Oude Testament

Nieuwe Testament

Spreuken 22:13-29 Het Boek (HTB)

13. De luiaard verzint allerlei uitvluchten. ‘Ik kan niet gaan werken,’ zegt hij, ‘er loopt een leeuw buiten. Dat is mij te gevaarlijk.’

14. Vleiende woorden van een onbekende vrouw zijn als een diepe gracht, wie zich de woede van de Here op de hals haalt, valt daarin.

15. Onbezonnenheid is kenmerkend voor de jeugd, alleen straf kan iemand daarvan bevrijden.

16. Wie zichzelf verrijkt door de arme uit te buiten en gelijk een rijke geschenken geeft, zal zelf met de armoede kennismaken.

17. Luister goed naar deze wijze uitspraken en stel uw hart open voor mijn kennis en inzicht.

18. Want het is goed als u die in uw hart sluit, dan zullen ze ook uw woorden beïnvloeden.

19. Ik geef deze wijsheden aan u door, zodat u leert de Here in alles te vertrouwen.

20. Heb ik u geen hoogstaande dingen geschreven, vol wijze raad en diep inzicht?

21. Zo kunt u kennismaken met de zekerheid die de waarheid biedt, dan kunt u hen die u om raad vragen, naar waarheid antwoorden.

22. Beroof de arme niet omdat hij arm is, verpletter de noodlijdende niet voor de rechtbank.

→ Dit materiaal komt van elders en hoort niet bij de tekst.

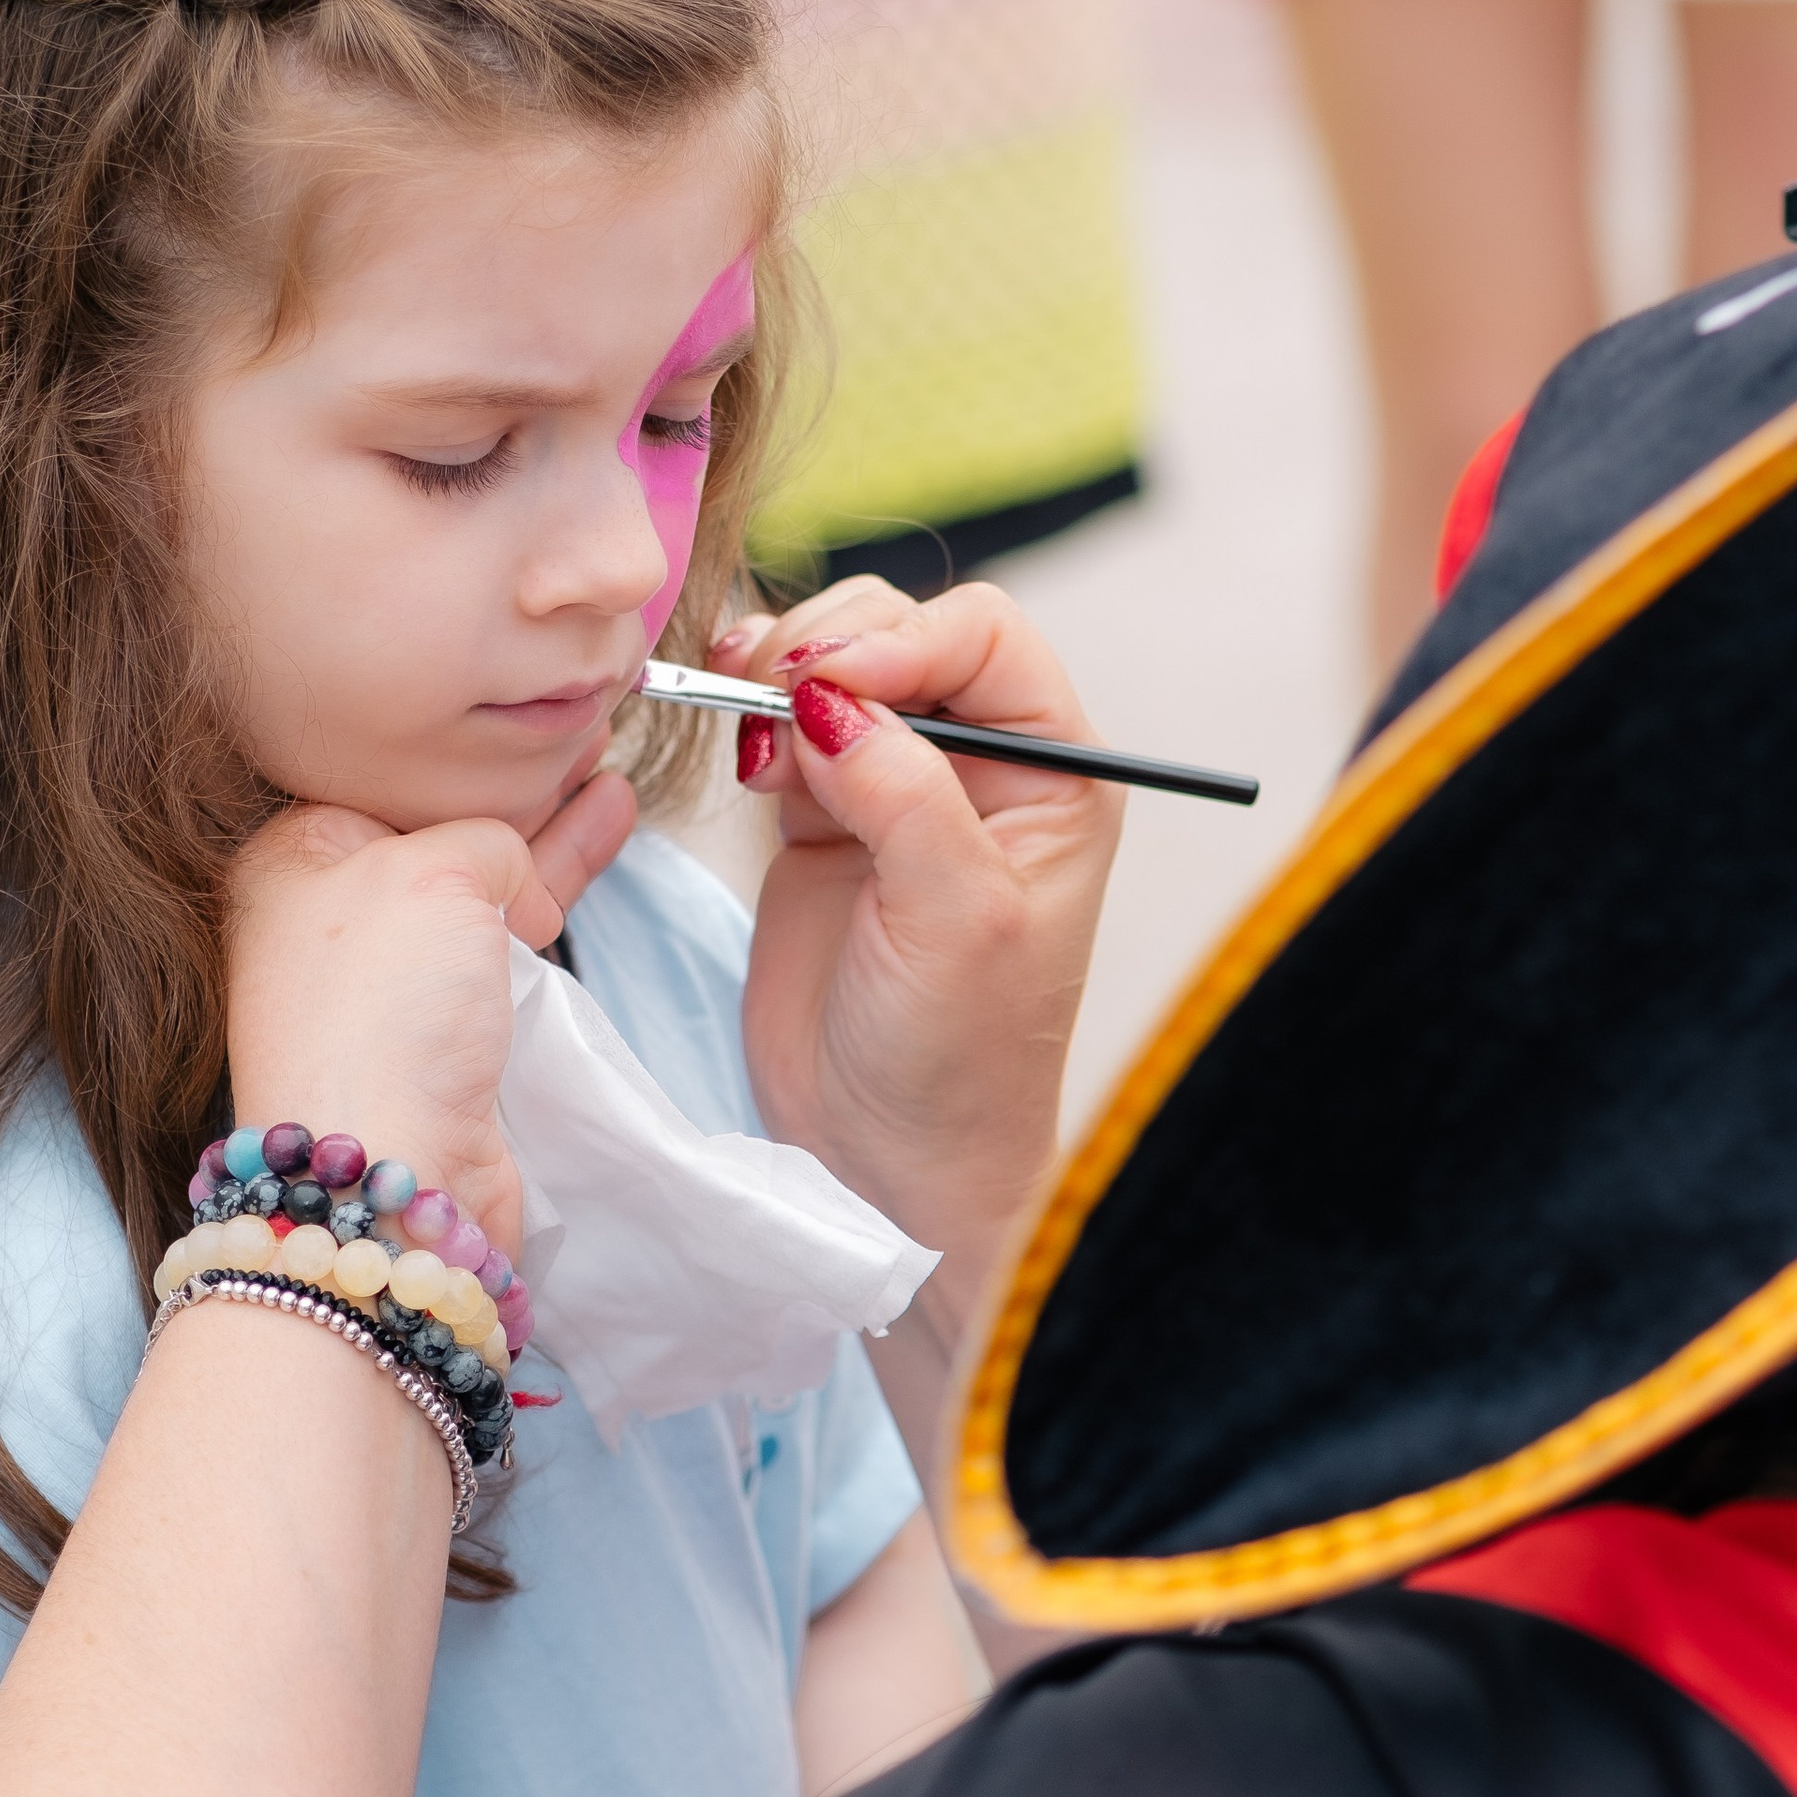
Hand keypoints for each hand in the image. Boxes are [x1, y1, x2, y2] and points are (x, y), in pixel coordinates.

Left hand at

23. Want de Here zal als hun beschermer optreden en hun berovers doden.

24. Mijd het gezelschap van een driftkop en ga niet om met een heethoofd,

25. anders loopt u het risico net zo te worden, wat u naar de ondergang voert.

26. Schaar u niet onder degenen die met een handklap te kennen geven zich garant te stellen voor schulden.

27. Want waarom het risico lopen dat de schuldeiser uw bed afneemt, omdat u niet kunt betalen?

28. Houd u aan de morele grenzen die al van oudsher gelden.

29. Kent u iemand die een goed vakman is? Hij zal succes hebben en voor koningen werken.